EUROPE

To be free, one must be feared

March 3, 2026

While the United States and Israel were bombing Iran on Saturday, Emmanuel Macron was giving a 45-minute speech in front of a nuclear submarine at the Île-Longue base in Brittany. He announced the first increase in France's nuclear arsenal since at least 1992, the possibility of temporarily deploying nuclear-armed aircraft to allied countries, and that France would no longer disclose the size of its stockpile. "To be free, one must be feared," he said. The speech, French officials stressed, had been planned before the war. Maybe so. But the timing made it sound like a reaction.

France and Germany issued a joint statement creating a "high-ranking nuclear steering group." Germany would participate in French nuclear exercises with conventional forces. Macron also spoke of long-range missile projects with London and Berlin. On Monday, alongside Starmer and Merz, he condemned Iranian attacks and announced readiness to "destroy Iran's capability to fire missiles and drones at their source". Today, France sent Rafales to patrol over its bases in the UAE, deployed anti-drone systems to Cyprus, and confirmed that a drone had damaged a hangar at its naval base in Abu Dhabi.

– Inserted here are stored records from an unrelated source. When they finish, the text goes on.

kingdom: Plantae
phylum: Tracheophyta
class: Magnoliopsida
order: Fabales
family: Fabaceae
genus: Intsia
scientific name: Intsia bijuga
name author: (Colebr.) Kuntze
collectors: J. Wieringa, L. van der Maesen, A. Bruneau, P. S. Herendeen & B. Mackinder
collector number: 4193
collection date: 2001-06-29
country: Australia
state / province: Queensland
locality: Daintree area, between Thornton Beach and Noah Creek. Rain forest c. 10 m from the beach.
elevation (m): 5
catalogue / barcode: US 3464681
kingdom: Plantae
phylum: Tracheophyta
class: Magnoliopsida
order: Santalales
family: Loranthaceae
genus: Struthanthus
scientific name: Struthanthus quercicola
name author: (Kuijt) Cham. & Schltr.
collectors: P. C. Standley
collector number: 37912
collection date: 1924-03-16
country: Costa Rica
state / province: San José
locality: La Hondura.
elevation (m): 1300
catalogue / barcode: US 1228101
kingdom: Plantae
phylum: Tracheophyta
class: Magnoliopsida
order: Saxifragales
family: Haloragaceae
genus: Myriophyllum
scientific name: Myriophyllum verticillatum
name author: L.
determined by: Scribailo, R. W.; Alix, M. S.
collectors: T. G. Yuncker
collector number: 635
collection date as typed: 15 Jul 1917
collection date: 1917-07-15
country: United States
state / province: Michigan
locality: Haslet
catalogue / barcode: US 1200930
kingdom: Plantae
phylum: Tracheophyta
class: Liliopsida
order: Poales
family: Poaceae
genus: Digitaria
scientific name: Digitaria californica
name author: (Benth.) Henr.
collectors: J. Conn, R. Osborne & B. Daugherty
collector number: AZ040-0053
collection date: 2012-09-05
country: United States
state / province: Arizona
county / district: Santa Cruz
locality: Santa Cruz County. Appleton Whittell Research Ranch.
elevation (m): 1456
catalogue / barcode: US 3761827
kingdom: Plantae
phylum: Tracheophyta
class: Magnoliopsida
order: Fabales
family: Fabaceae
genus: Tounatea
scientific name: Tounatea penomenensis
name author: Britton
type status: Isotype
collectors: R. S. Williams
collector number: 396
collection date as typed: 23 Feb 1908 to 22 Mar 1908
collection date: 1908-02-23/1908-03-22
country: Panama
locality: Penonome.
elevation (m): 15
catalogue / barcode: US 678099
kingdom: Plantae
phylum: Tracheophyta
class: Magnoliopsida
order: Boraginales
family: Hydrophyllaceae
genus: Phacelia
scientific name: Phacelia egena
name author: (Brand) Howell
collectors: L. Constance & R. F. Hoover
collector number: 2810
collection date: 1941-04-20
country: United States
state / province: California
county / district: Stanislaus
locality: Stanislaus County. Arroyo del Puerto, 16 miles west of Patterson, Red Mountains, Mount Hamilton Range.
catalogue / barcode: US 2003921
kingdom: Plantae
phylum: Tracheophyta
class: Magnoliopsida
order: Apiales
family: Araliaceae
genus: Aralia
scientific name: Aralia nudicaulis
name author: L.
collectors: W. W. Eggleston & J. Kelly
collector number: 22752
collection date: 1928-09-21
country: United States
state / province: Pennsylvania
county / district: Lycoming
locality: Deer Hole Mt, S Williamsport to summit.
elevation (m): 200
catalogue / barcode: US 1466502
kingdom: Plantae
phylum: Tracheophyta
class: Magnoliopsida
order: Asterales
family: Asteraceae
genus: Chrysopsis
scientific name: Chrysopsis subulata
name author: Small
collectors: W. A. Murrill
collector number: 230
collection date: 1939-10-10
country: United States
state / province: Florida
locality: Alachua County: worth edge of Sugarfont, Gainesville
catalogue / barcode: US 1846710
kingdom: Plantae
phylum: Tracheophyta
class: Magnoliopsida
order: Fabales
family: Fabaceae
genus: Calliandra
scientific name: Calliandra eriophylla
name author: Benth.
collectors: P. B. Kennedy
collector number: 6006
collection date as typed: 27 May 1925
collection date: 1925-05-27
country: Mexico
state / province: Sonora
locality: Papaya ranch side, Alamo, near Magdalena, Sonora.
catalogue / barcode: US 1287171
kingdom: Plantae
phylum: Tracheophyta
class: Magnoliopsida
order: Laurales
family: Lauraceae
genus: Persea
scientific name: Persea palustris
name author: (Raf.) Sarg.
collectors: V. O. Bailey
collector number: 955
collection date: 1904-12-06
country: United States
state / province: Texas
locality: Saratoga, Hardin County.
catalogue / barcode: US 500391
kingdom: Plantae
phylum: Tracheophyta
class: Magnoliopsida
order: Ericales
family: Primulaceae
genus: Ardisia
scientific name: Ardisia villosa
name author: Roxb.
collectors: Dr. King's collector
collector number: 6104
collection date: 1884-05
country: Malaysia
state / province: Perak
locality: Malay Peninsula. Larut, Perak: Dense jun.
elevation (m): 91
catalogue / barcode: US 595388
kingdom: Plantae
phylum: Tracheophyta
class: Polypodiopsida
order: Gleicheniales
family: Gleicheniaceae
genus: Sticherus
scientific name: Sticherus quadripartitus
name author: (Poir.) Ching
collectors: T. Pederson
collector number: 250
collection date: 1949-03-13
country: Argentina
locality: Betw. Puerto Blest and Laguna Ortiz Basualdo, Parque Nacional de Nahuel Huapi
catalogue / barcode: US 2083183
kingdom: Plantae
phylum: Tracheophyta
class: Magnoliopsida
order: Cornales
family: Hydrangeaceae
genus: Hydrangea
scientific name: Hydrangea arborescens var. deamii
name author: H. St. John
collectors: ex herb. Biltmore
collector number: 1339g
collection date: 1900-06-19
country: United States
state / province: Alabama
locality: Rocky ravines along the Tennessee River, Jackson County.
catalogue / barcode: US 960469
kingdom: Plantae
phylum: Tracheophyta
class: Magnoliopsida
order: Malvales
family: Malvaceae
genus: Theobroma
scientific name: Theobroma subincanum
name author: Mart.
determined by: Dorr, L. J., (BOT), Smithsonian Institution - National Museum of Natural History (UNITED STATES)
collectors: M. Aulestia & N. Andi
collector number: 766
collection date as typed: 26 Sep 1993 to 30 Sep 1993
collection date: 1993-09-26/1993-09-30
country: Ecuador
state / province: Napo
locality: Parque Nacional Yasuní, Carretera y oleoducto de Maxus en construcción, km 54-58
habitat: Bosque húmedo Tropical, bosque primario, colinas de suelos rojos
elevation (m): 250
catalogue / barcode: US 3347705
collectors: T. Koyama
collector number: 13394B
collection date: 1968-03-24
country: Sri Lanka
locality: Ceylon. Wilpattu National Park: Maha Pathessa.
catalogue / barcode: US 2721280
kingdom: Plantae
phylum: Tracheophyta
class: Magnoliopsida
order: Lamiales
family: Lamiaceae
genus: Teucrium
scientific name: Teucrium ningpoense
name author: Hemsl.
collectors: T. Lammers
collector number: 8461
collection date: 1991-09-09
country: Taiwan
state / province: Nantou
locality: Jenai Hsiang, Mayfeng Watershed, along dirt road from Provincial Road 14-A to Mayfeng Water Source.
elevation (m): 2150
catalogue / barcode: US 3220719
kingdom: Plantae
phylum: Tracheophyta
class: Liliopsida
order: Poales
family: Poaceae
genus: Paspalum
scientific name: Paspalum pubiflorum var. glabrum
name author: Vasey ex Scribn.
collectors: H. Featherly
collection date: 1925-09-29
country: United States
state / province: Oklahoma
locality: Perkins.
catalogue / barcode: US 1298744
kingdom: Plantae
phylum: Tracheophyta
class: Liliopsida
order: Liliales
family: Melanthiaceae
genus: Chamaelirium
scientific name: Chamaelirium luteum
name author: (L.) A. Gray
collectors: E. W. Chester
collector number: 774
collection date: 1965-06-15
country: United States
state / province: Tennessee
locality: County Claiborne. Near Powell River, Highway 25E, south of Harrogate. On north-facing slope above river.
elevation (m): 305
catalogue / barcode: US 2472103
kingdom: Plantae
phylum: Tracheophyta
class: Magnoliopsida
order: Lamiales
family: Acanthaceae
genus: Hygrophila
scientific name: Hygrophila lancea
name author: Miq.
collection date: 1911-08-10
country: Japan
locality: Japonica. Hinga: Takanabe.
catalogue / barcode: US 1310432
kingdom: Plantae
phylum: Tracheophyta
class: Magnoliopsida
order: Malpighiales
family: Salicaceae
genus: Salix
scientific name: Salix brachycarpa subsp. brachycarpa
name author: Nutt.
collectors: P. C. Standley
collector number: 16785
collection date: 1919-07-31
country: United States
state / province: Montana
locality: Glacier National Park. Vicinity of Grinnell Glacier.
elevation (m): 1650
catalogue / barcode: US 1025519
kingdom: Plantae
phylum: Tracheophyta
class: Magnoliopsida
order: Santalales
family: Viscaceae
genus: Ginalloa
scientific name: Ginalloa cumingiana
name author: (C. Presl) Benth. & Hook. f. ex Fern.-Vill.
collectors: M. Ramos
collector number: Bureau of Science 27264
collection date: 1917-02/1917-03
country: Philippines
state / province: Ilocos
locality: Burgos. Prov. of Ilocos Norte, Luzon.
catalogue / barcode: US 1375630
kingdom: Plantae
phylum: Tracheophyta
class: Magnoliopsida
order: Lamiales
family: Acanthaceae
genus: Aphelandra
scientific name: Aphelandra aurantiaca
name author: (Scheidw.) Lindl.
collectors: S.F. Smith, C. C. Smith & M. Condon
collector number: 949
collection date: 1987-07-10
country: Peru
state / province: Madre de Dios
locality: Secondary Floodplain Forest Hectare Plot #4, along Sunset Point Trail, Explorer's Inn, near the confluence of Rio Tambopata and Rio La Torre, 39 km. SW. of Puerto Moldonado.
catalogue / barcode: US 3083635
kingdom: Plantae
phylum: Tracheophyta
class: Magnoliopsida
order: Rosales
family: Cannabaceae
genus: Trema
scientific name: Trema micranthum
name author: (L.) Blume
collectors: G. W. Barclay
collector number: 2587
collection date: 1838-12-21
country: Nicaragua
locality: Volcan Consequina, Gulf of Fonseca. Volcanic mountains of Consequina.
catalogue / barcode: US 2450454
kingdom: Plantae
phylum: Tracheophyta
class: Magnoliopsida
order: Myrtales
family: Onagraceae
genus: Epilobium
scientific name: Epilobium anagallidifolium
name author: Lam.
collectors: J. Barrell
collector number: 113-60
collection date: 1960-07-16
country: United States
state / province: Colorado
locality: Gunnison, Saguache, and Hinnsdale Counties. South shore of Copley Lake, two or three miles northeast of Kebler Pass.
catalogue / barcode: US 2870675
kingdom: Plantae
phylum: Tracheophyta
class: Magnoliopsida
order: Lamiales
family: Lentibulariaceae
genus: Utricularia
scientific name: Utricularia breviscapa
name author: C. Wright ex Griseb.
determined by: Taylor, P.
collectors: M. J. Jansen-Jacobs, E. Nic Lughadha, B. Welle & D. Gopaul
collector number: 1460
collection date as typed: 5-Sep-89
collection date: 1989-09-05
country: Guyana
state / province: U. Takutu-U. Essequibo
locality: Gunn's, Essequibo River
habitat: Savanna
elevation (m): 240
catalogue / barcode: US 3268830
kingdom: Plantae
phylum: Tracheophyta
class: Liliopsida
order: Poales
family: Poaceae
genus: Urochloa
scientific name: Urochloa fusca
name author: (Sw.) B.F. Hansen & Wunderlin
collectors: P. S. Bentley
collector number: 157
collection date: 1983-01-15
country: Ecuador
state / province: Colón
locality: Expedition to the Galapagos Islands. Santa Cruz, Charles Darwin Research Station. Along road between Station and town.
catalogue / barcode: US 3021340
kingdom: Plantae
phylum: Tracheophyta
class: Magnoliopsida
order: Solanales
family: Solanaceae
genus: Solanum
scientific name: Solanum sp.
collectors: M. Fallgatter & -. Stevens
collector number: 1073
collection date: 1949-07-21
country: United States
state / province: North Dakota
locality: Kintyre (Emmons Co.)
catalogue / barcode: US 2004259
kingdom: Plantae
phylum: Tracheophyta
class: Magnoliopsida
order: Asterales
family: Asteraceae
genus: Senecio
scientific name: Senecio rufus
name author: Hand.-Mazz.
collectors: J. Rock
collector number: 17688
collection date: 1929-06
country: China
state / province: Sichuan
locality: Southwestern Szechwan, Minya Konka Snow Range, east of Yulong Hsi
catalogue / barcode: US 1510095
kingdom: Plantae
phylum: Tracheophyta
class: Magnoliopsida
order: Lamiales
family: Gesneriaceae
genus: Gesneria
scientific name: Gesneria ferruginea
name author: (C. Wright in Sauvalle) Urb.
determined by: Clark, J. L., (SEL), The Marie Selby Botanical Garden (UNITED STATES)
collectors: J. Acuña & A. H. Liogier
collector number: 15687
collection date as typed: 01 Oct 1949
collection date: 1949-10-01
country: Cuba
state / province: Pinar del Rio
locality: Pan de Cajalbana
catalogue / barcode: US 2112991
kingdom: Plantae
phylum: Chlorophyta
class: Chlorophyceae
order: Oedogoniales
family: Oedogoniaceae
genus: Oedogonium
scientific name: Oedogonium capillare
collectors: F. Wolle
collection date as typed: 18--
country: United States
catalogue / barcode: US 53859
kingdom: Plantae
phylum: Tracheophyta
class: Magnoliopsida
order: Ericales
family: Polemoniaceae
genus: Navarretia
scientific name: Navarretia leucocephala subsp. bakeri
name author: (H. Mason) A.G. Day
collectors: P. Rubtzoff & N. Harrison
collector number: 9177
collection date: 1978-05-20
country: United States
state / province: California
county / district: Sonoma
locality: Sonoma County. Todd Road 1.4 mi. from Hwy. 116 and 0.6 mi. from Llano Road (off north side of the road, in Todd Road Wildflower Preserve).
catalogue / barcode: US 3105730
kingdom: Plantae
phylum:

Some perspective. France has a defence budget of €57 billion, the largest in the European Union. It has an estimated 290 nuclear warheads. It is a permanent member of the Security Council. And its concrete operational response to the largest military crisis in the Middle East since 2003 was to send a frigate to Cyprus and patrol the skies above its own bases. There is a gap between rhetoric and power projection that no speech in front of a submarine will close. France is the foremost military power of a bloc that cannot defend itself without the United States. Macron knows this. That is why he spoke of being feared. The problem is that a nuclear arsenal deters nuclear wars; what is needed right now are aircraft, missiles and the will to use them. Of that, Europe has very little.

Originally written in Spanish. Translation by myself.